* [Выбранный фрагмент]:
# Сидюк (slang)



## AlexaD

Hello to the community,

What would be the best translation for the term сидюк into English? The context is policy brutality.

Many thanks for your help,

AlexD


----------



## Rosett

Желательно фразу целиком, если можно. "Сидюк" по-разному можно представить, а вашем контексте такой сленг должен особо обыгрываться.


----------



## AlexaD

Here is the whole phrase:

Просто вот так вышло, а убитому не надо было наставлять пистолет на людей на улице, или, на крайний случай, надо было свалить до приезда полиции, а не торговать сидюками дальше.


----------



## Okkervil

AlexaD said:


> Here is the whole phrase:
> 
> Просто вот так вышло, а убитому не надо было наставлять пистолет на людей на улице, или, на крайний случай, надо было свалить до приезда полиции, а не торговать сидюками дальше.


сидюк -- CD disk, compact disk. В любом контексте. Чаше употребляется в очень неформальной речи подростков или очень молодых программистов. 
Я бы вопрос перефразировал так: как англоязычные подростки обычно между собой называют компакт-диски и вообще все это "компьютерное барахло"?


----------



## Rosett

AlexaD said:


> Here is the whole phrase:
> 
> Просто вот так вышло, а убитому не надо было наставлять пистолет на людей на улице, или, на крайний случай, надо было свалить до приезда полиции, а не торговать сидюками дальше.

* [Исходные данные]:
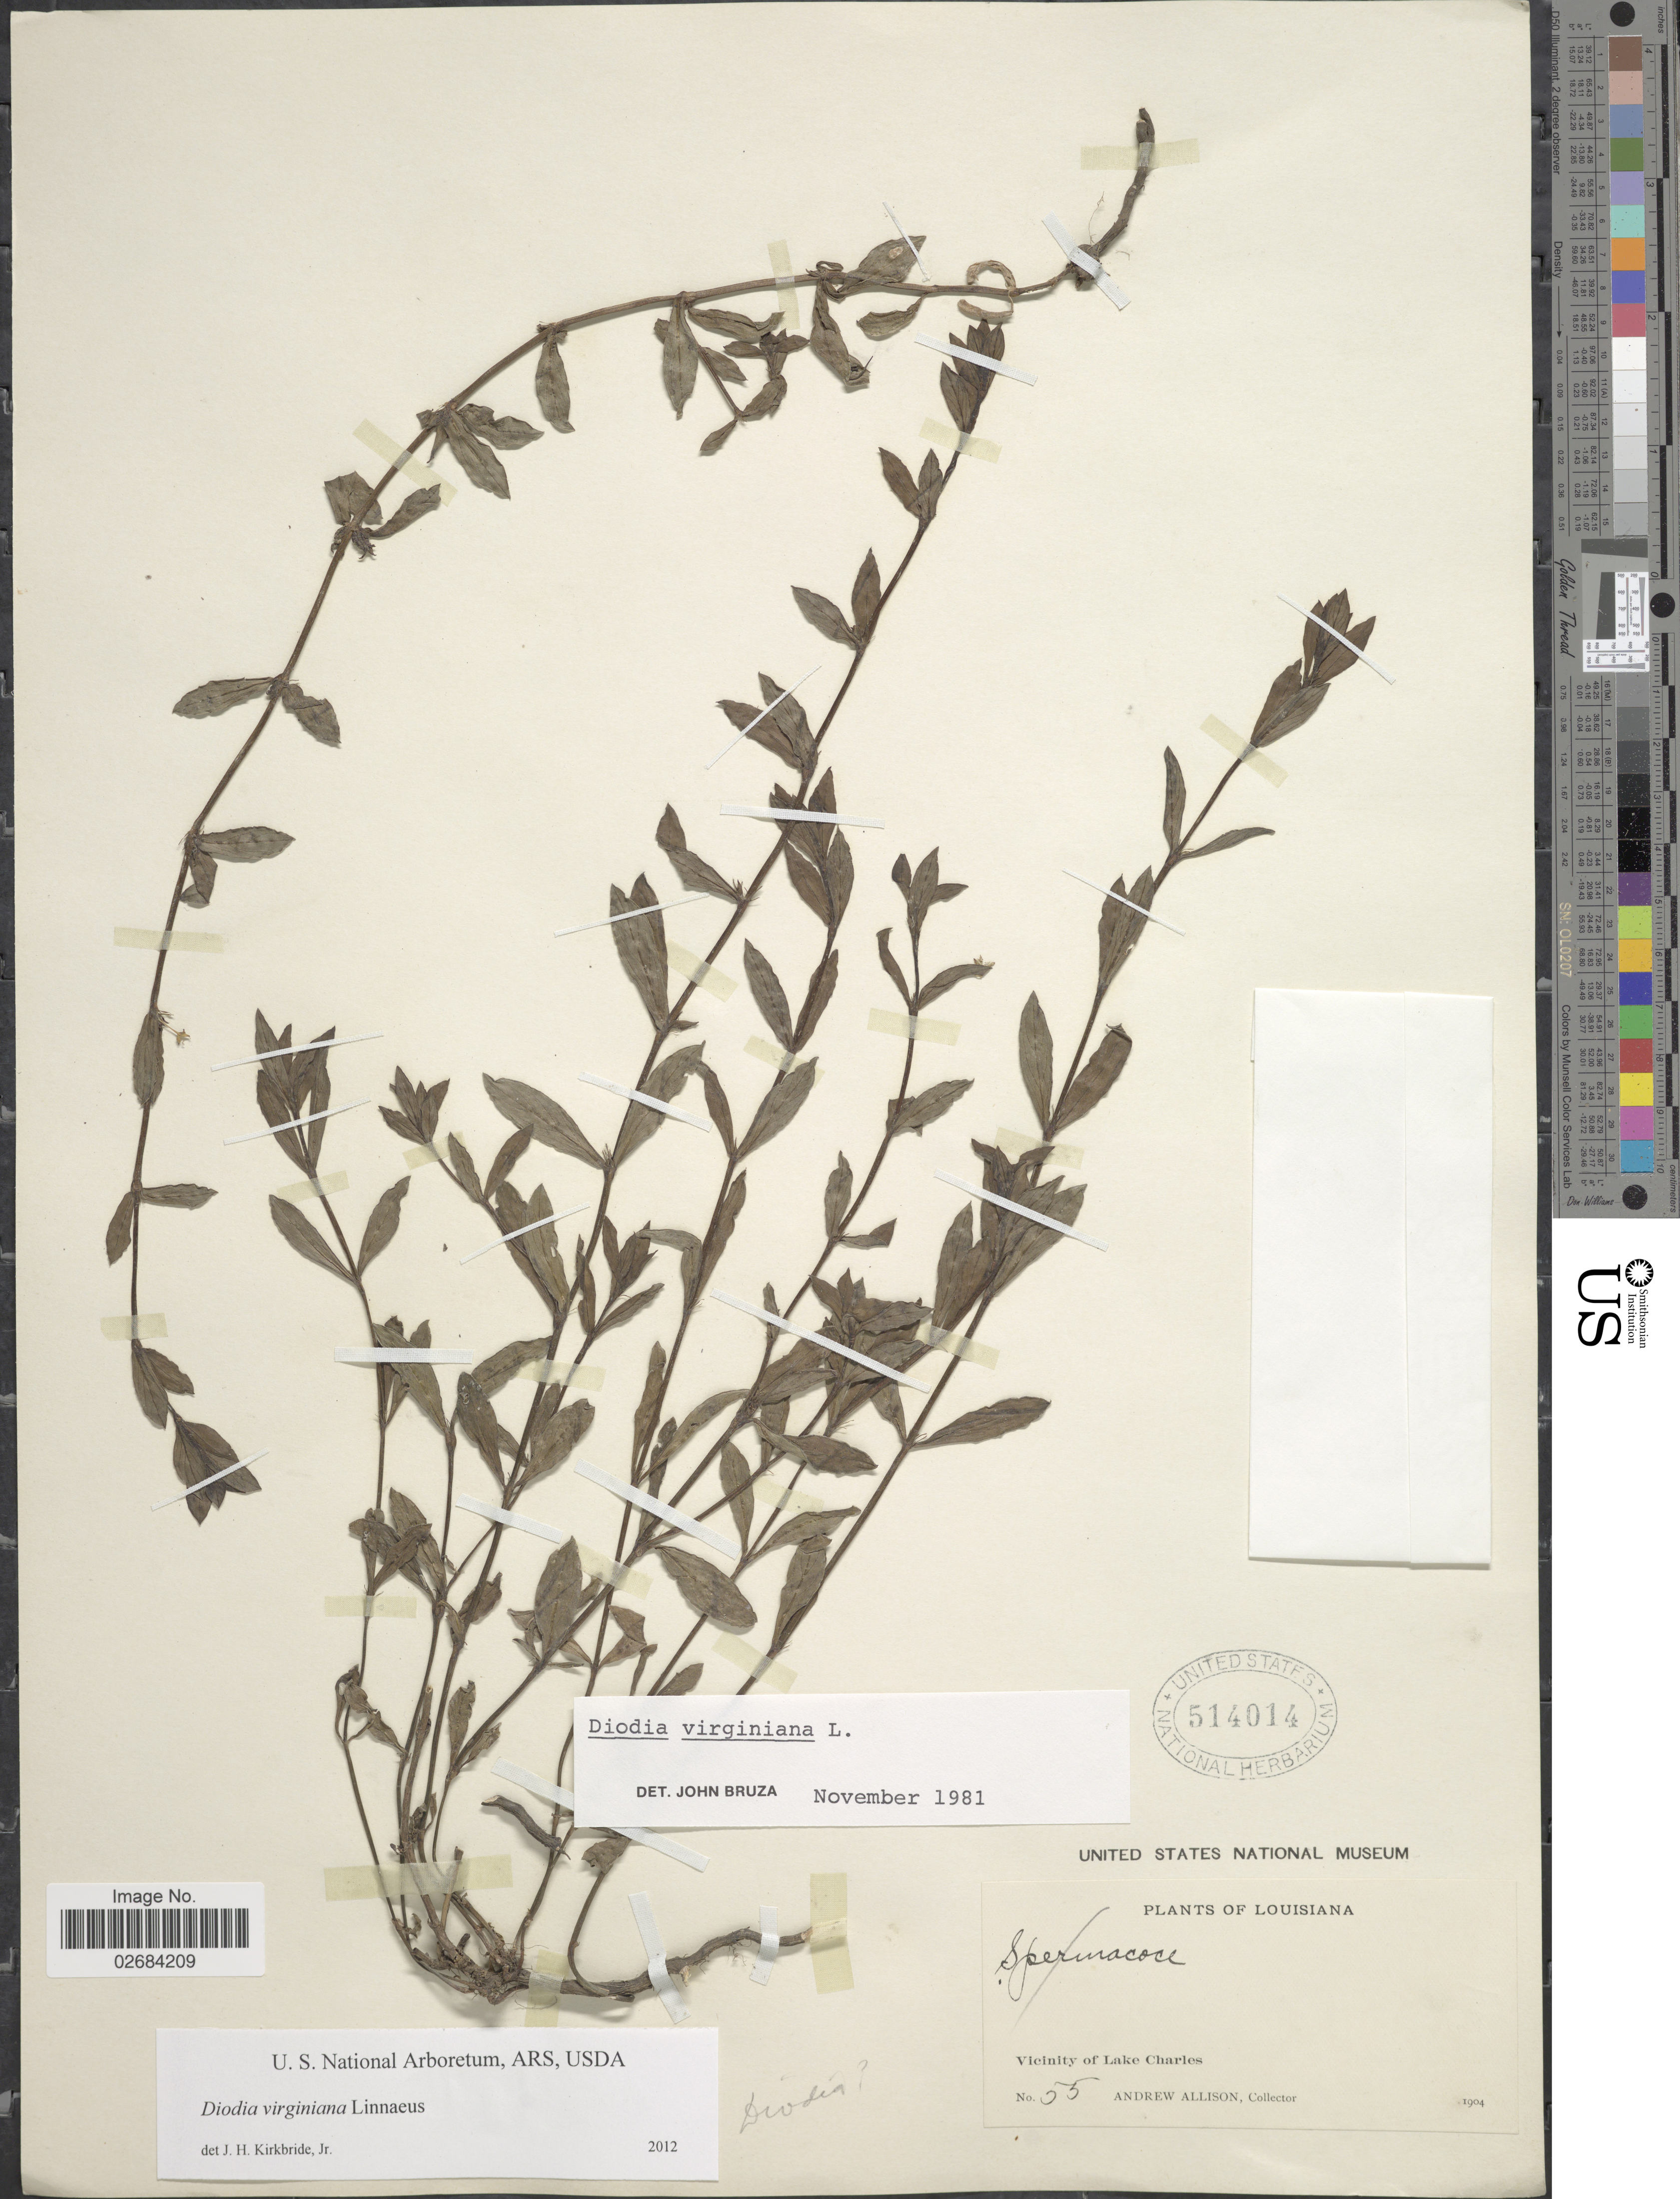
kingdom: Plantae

* [Задания]:
1: Ответьте на вопросы по обсуждению слова «сидюк».
(a) Что Rosett просит прислать в своем первом сообщении?
(b) Какое значение слова «сидюк» приводит Okkervil?
(c) В чьей речи, по словам Okkervil, это слово употребляется чаще?
2: Объясните, почему Rosett просит привести фразу целиком, опираясь на обсуждение слова «сидюк».
3: Продолжите обсуждение слова «сидюк», начав сразу после последней строки.
Данные никак не связаны с обсуждением слова «сидюк».

* [Ответы]:
1:
(a) Фразу целиком.
(b) CD disk, compact disk, то есть компакт-диск.
(c) В очень неформальной речи подростков или очень молодых программистов.

2: Слово «сидюк» можно передать по-разному. Кроме того, в контексте автора вопроса такой сленг должен особо обыгрываться.

3:
"Bootleg CD" is a possible idiom, an example found in the UD:
"I know all about counterfeiting, pirating and bootlegging because I sell bootleg CDs and other material on the Internet. Give me a call if you need anything."


----------



## Drink

Okkervil said:


> сидюк -- CD disk, compact disk



You don't say "CD disk", you just say "CD".


----------



## AlexaD

Thank you Okkervil and Rosett but the topic is police brutality (nothing to do with CDs) so the term is used as slang.

I had translated the phrase as:

It just happened that way, and the victim should not have pointed the gun at the people on the street or, at most, had to get out before the police arrived and not bargain with [сидюками] ….. further.


----------



## Rosett

"Bootleg CDs" is a slang term that fits your context. Apparently, the poor guy was selling generally counterfeit stuff.


----------



## Okkervil

На улицах Нью-Йорка или Лондона подростки, общаясь между собой, называют пиратские диски "bootleg CDs"?


----------



## Drink

Rosett said:


> "Bootleg CDs" is a slang term that fits your context. Apparently, the poor guy was selling generally counterfeit stuff.



It's not slang. This term is acceptable everywhere except maybe in very formal or scholarly settings.



Okkervil said:


> На улицах Нью-Йорка или Лондона подростки, общаясь между собой, называют пиратские диски "bootleg CDs"?



Очевидно, что они "bootleg". Лучше просто сказать "CDs".


But it seems the OP is talking about something other than CDs. I'm not quite sure what though.


----------



## AlexaD

I am translating an article about *Police brutality* - nothing to do with CDs !!!!!!!! The guy was not selling CDs, he was shot by the police - please read my sentence above.

Is  *сидюками* a slang term for cops, police officers?

Thank you!


----------



## Okkervil

AlexaD said:


> I am translating an article about *Police brutality* - nothing to do with CDs !!!!!!!! The guy was not selling CDs, he was shot by the police - please read my sentence above.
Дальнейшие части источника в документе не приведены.